Dazu hier ein Blockly Skript für eine Ikea Tradfri Steckdose:

Blockly Skript: Ansteuerung des Heizstabs über eine Tradfri Steckdose

Fazit

Mit relativ überschaubarem Aufwand kann eine bestehende Heizungsanlage mit Warmwasserspeicher (hier Gastherme) durch einen Heizstab aufgerüstet werden, um mit Strom die Warmwasserversorgung eines Hauses im Notfall aufrecht zu erhalten bzw. bei Verwendung von PV-Strom kostengünstig und klimaneutral zu bewerkstelligen.

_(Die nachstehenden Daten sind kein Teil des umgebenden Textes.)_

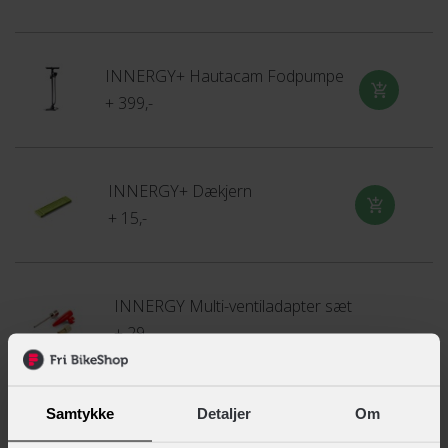
INNERGY+ Hautacam Fodpumpe
+ 399,-
INNERGY+ Dækjern
+ 15,-
INNERGY Multi-ventiladapter sæt
+ 29,-
Samtykke
Detaljer
Om
Rema Tip Top TT 04 sport lappegrej med 6 lapper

Jede kWh, die durch die eigene PV Anlage nicht selbst verbraucht, sondern eingespeist wird, wird, natürlich abhängig von der individuellen Einspeisevergütung, mehr oder weniger verlustreich verkauft, wenn mit sehr viel teurerer fossiler Energie (bei uns mindestens Faktor 3), die aufgrund einer akuten Mangellage außerdem sehr wahrscheinlich nicht durchgehend im kommenden Winter zur Verfügung stehen wird, Wasser erhitzt werden muss.
Geschieht das aber mit der selbst erzeugten Überschuss-Energie, kann mit jeder kWh erhöhtem Eigenverbrauch der Einkauf teurer fossiler Energie umgangen werden, indem die Überschuss-Energie in Form von heißem Wasser gespeichert wird.

So können mit mäßigem Aufwand, einer Investition von unter 400 € und ohne teuren Batterie-Speicher die Autarkie erhöht und die Energie-Kosten nebst CO2 Emission gesenkt werden.